Directions - Please locate each line in the items below that contains the string "pulmonary" and copy those lines. Case matters.

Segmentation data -
★ ★ ★ ★ ★ ★ ★

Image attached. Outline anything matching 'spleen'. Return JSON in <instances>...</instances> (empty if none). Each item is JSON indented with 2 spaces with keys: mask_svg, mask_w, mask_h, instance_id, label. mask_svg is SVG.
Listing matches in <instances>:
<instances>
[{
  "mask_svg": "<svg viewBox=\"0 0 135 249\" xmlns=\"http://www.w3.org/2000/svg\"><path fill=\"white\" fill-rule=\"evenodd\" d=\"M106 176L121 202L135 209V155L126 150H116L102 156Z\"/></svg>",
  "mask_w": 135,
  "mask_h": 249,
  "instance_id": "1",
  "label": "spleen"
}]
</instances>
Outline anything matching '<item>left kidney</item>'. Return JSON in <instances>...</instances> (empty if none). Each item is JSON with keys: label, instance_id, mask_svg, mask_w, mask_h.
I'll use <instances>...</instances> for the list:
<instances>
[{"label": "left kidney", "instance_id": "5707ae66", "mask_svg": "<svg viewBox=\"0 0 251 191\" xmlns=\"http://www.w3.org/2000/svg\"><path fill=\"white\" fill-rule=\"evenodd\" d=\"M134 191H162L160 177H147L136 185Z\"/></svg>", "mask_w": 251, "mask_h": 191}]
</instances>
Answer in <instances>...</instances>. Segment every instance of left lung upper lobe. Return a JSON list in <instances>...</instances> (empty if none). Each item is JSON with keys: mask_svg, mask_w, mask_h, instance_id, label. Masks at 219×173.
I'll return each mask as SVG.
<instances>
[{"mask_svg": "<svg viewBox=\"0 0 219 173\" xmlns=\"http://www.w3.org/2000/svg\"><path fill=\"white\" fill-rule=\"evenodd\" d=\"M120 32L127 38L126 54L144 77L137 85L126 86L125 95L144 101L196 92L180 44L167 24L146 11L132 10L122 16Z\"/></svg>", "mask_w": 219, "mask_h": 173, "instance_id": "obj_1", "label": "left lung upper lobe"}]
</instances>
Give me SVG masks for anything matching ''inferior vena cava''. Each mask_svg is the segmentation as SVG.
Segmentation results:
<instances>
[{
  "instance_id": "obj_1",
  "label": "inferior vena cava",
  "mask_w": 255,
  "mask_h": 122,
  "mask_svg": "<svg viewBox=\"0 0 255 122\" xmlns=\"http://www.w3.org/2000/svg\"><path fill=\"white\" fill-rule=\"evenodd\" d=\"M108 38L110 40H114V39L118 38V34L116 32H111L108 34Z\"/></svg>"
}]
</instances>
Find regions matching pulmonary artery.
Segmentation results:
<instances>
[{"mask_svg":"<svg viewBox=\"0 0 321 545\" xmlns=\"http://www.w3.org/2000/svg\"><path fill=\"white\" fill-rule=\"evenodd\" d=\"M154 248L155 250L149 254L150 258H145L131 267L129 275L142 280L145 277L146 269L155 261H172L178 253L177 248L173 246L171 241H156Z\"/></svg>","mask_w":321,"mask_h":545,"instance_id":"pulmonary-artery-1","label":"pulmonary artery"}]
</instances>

★ ★ ★ ★ ★ ★ ★

Task result -
Find regions matching pulmonary artery.
[{"mask_svg":"<svg viewBox=\"0 0 321 545\" xmlns=\"http://www.w3.org/2000/svg\"><path fill=\"white\" fill-rule=\"evenodd\" d=\"M154 248L155 250L149 254L150 258H145L131 267L129 275L142 280L145 277L146 269L155 261H172L178 253L177 248L173 246L171 241H156Z\"/></svg>","mask_w":321,"mask_h":545,"instance_id":"pulmonary-artery-1","label":"pulmonary artery"}]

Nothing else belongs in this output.